The double emulsion droplets provide a level of protection from the shear forces of the FC fluidics, allowing examination of more temporal or spatial phenotypes. “The droplet creates a shell around a cell, which enables you to examine secreted proteins that would usually diffuse away. You can encapsulate cell pairs to examine cell–cell interactions or encapsulate enzymes with their substrates to examine enzymatic activity,” explains Fordyce. For Fordyce’s lab, the aim is to use double droplet technology and FC to understand how the sequence of a protein encodes its functions. “Our main goal,” she says, “is pioneering new ways to make thousands to millions of protein variants, and then quantify what they do. For example, understanding how the sequences of enzymes encode the catalytic efficiency, their specificity and the different parts of their enzymatic cycle.” By encapsulating these protein variants in double emulsion droplets and using fluorescent tags, FC and FACS can then be used as a high-throughput methods to sort and identify the active, functional variants. 14
Is the future fluorescent?
Even considering all the recent developments in the field, the advancement of FC shows no signs of slowing down. Robinson believes the next steps for FC may be quantum. “Technology advances to a true generation of quantum cytometers is likely to emerge within 2–3 years”. Quantum measurement could allow the detection of single fluorophores, in turn enabling the identification of extremely rare biomarkers.15 This, combined with single photon detectors, could see the transition of FC from a somewhat subjective, qualitative technology to a fully quantitative technology.
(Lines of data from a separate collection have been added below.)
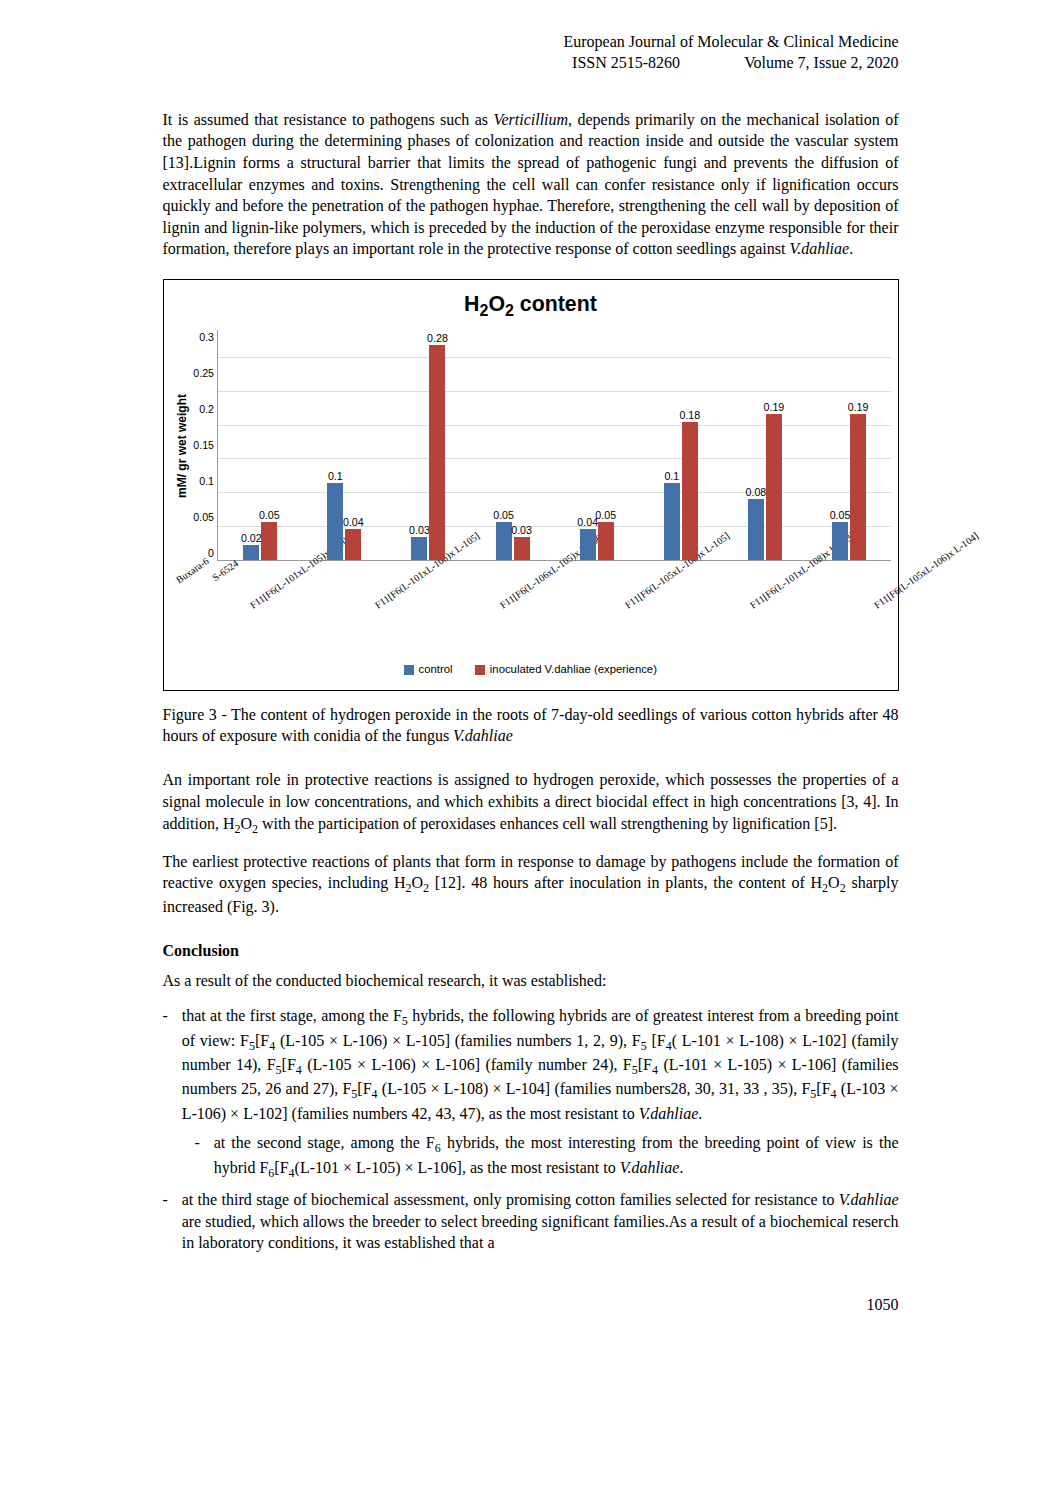European Journal of Molecular & Clinical Medicine ISSN 2515-8260Volume 7, Issue 2, 2020
It is assumed that resistance to pathogens such as Verticillium, depends primarily on the mechanical isolation of the pathogen during the determining phases of colonization and reaction inside and outside the vascular system [13].Lignin forms a structural barrier that limits the spread of pathogenic fungi and prevents the diffusion of extracellular enzymes and toxins. Strengthening the cell wall can confer resistance only if lignification occurs quickly and before the penetration of the pathogen hyphae. Therefore, strengthening the cell wall by deposition of lignin and lignin-like polymers, which is preceded by the induction of the peroxidase enzyme responsible for their formation, therefore plays an important role in the protective response of cotton seedlings against V.dahliae.
H2O2 content
mM/ gr wet weight
0.3 0.25 0.2 0.15 0.1 0.05 0
0.02
0.05
0.1
0.04
0.03
0.28
0.05
0.03
0.04
0.05
0.1
0.18
0.08
0.19
0.05
0.19
Buxara-6
S-6524
F11[F6(L-101xL-105)x L-106]
F11[F6(L-101xL-106)x L-105]
F11[F6(L-106xL-105)x L-106]
F11[F6(L-105xL-106)x L-105]
F11[F6(L-101xL-108)x L-103]
F11[F6(L-105xL-106)x L-104]
control inoculated V.dahliae (experience)
Figure 3 - The content of hydrogen peroxide in the roots of 7-day-old seedlings of various cotton hybrids after 48 hours of exposure with conidia of the fungus V.dahliae
An important role in protective reactions is assigned to hydrogen peroxide, which possesses the properties of a signal molecule in low concentrations, and which exhibits a direct biocidal effect in high concentrations [3, 4]. In addition, H2O2 with the participation of peroxidases enhances cell wall strengthening by lignification [5].
The earliest protective reactions of plants that form in response to damage by pathogens include the formation of reactive oxygen species, including H2O2 [12]. 48 hours after inoculation in plants, the content of H2O2 sharply increased (Fig. 3).
Conclusion
As a result of the conducted biochemical research, it was established:
that at the first stage, among the F5 hybrids, the following hybrids are of greatest interest from a breeding point of view: F5[F4 (L-105 × L-106) × L-105] (families numbers 1, 2, 9), F5 [F4( L-101 × L-108) × L-102] (family number 14), F5[F4 (L-105 × L-106) × L-106] (family number 24), F5[F4 (L-101 × L-105) × L-106] (families numbers 25, 26 and 27), F5[F4 (L-105 × L-108) × L-104] (families numbers28, 30, 31, 33 , 35), F5[F4 (L-103 × L-106) × L-102] (families numbers 42, 43, 47), as the most resistant to V.dahliae.
at the second stage, among the F6 hybrids, the most interesting from the breeding point of view is the hybrid F6[F4(L-101 × L-105) × L-106], as the most resistant to V.dahliae.
at the third stage of biochemical assessment, only promising cotton families selected for resistance to V.dahliae are studied, which allows the breeder to select breeding significant families.As a result of a biochemical reserch in laboratory conditions, it was established that a
1050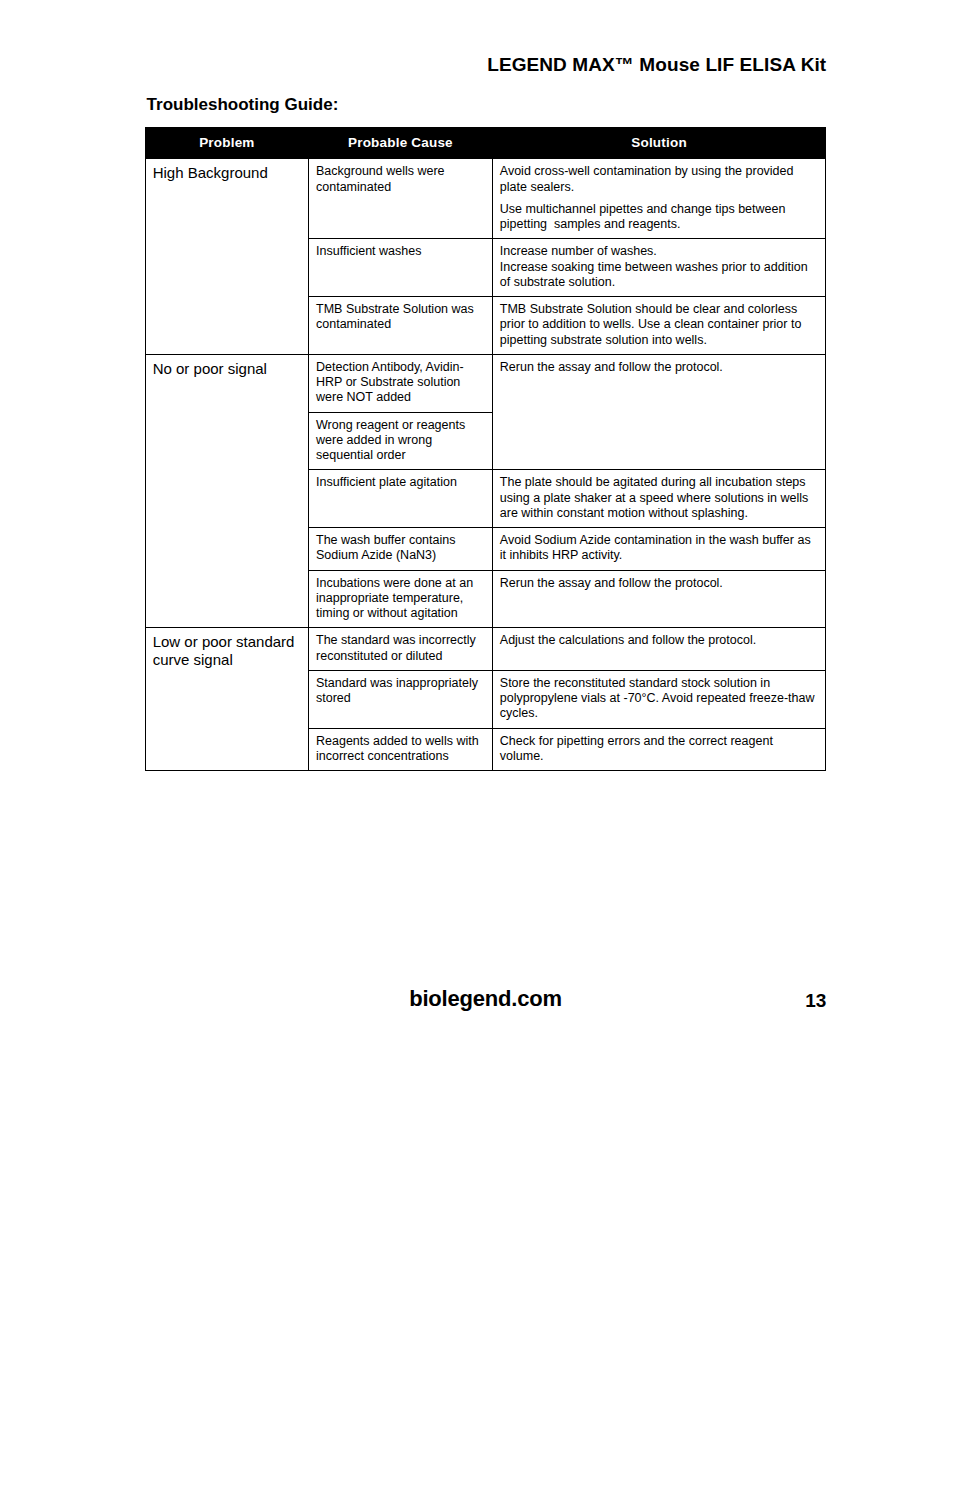LEGEND MAX™ Mouse LIF ELISA Kit
Troubleshooting Guide:
| Problem | Probable Cause | Solution |
| --- | --- | --- |
| High Background | Background wells were contaminated | Avoid cross-well contamination by using the provided plate sealers. Use multichannel pipettes and change tips between pipetting samples and reagents. |
| Insufficient washes | Increase number of washes. Increase soaking time between washes prior to addition of substrate solution. |
| TMB Substrate Solution was contaminated | TMB Substrate Solution should be clear and colorless prior to addition to wells. Use a clean container prior to pipetting substrate solution into wells. |
| No or poor signal | Detection Antibody, Avidin-HRP or Substrate solution were NOT added | Rerun the assay and follow the protocol. |
| Wrong reagent or reagents were added in wrong sequential order |
| Insufficient plate agitation | The plate should be agitated during all incubation steps using a plate shaker at a speed where solutions in wells are within constant motion without splashing. |
| The wash buffer contains Sodium Azide (NaN3) | Avoid Sodium Azide contamination in the wash buffer as it inhibits HRP activity. |
| Incubations were done at an inappropriate temperature, timing or without agitation | Rerun the assay and follow the protocol. |
| Low or poor standard curve signal | The standard was incorrectly reconstituted or diluted | Adjust the calculations and follow the protocol. |
| Standard was inappropriately stored | Store the reconstituted standard stock solution in polypropylene vials at -70°C. Avoid repeated freeze-thaw cycles. |
| Reagents added to wells with incorrect concentrations | Check for pipetting errors and the correct reagent volume. |
biolegend.com
13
Nolan, too, believes the measurement of single molecules to be a powerful tool for the future of research. “New needs and applications tend to drive the development of new techniques, rather than the other way around.” He says “In EV research, the capabilities of FC will help researchers test hypotheses about how these systems work, and help us to understand, predict and control cells to improve health.”
However, as rapidly as FC advances, we cannot forget about the basic principles that brought us to this point. Novel technologies cannot flourish without labs and institutions investing in the foundations of high-quality FC, and the highly-skilled operators that perform it. “Shared, core facilities with trained operators have been key in turning FC into the powerful tool that it is today,” says Fordyce, “and I hope to see more institutions understanding the value of these central facilities in the future.”